[Nitro] Fwd: [NP.ORG] Nitro/Og Fora daily diggest

George Moschovitis george.moschovitis at gmail.com
Thu Mar 22 06:11:52 EDT 2007


---------- Forwarded message ----------
From: george.moschovitis at gmail.com <george.moschovitis at gmail.com>
Date: Mar 22, 2007 2:05 AM
Subject: [NP.ORG] Nitro/Og Fora daily diggest
To: george.moschovitis at gmail.com


>From judson.myopenid.com
Date: Wed Mar 21 19:47:50 UTC 2007
Subject: Validation and silent failures
Message-ID: http://www.nitroproject.org/fora/posts/view/54

Here's an annoying bug: You create a new model object.  You obj.save.
Later, you try to pull the object out of the store and get nil.  Why?
Because you put a validate_unique, and your new object was made
invalid as a result.  This is a bug in your code.

Og doesn't really help make this easier to find, though.  Is there a
good reason not to have failed validations raise an exception?
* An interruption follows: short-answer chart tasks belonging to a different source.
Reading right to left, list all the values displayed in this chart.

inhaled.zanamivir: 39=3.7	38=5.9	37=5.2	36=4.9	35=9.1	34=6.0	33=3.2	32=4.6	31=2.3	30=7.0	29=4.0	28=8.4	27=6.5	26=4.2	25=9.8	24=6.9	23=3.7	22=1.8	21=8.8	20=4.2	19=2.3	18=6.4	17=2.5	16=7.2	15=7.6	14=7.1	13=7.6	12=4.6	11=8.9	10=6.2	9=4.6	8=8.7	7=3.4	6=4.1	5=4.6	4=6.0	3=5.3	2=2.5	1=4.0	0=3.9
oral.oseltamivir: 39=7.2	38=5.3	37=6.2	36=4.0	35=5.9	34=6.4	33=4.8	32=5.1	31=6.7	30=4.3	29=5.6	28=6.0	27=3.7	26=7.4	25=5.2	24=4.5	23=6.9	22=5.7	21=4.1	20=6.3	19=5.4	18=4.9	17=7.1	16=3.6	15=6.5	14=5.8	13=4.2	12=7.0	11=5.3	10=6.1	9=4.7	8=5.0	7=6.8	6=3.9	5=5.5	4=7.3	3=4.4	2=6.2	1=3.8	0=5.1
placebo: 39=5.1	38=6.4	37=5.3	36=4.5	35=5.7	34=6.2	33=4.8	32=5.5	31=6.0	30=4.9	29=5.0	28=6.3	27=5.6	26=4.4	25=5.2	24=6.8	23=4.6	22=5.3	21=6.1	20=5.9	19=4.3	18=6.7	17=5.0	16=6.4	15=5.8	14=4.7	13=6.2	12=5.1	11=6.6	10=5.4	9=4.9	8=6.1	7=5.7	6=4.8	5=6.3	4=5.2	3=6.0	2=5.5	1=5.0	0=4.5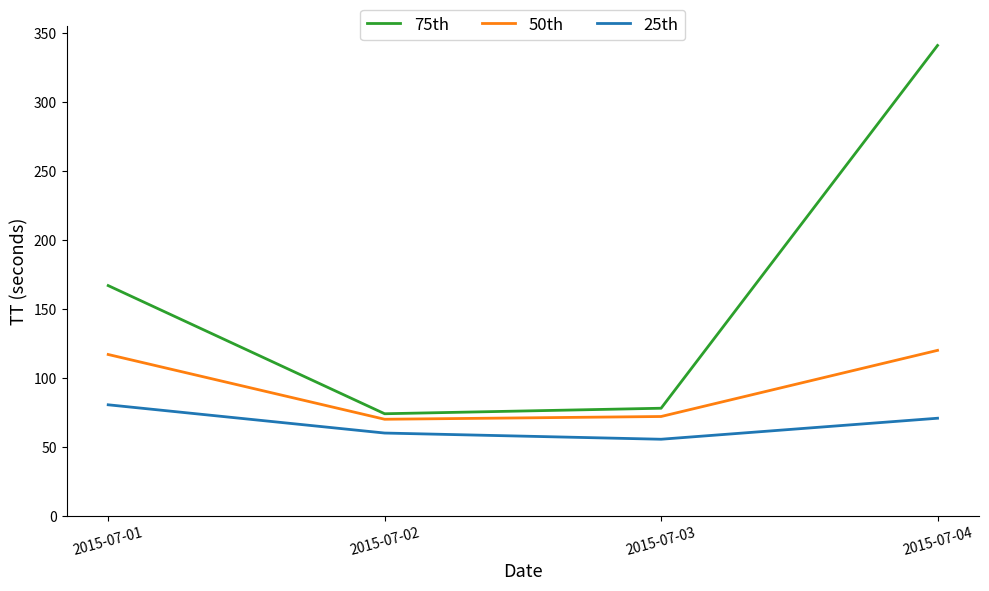

In 50th, how many points are lower than both neighbors (excluding endpoints)?

1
The only reason I can think of (you're knowingly creating duplicates
and using validate_unique to prevent that) is easily solved by

obj.save rescue Og::ValidationException nil

>From judson.myopenid.com
Date: Wed Mar 21 19:35:10 UTC 2007
Subject: RE:
In-Reply-To: http://www.nitroproject.org/fora/posts/view/44
Message-ID: http://www.nitroproject.org/fora/posts/view/53

I agree that the implementation would be non-trivial.  I don't
necessarily agree that there wouldn't be much benefit.  As it stands,
valid_unique has the possibility of a race condition.

Moreover, though, I tend to be of a philosophy that says "make the
DBMS do as much work as possible."

>From judson.myopenid.com
Date: Wed Mar 21 19:32:10 UTC 2007
Subject: RE:
In-Reply-To: http://www.nitroproject.org/fora/posts/view/50
Message-ID: http://www.nitroproject.org/fora/posts/view/52

<blockquote>Use object.id instead of object.oid (like the AR guys do)
</blockquote>

On the one hand, in general one shouldn't be using object.oid in
client code anyway.  Practically speaking, I've used it to avoid
evolution/has_many/STI issues, so this change would break some code a
tiny little bit.

On the other, why?  .oid is clear as a default PK.  .id looks like
object_id (and masks .id (which is deprecated anyway, but still valid
Ruby))  Just because AR does?

<blockquote>Skip the table prefix 'og' by default, ie the class User
will be serialized to the user table </blockquote>

I've come to be rather fond of the og prefix for table names,
personally.  And I think there might be the possibility of table name
collision - something about certain DBMSs creating tables in new DBs
for managing them or something.

Mostly this is just infernal advocacy.  I could go either way, really.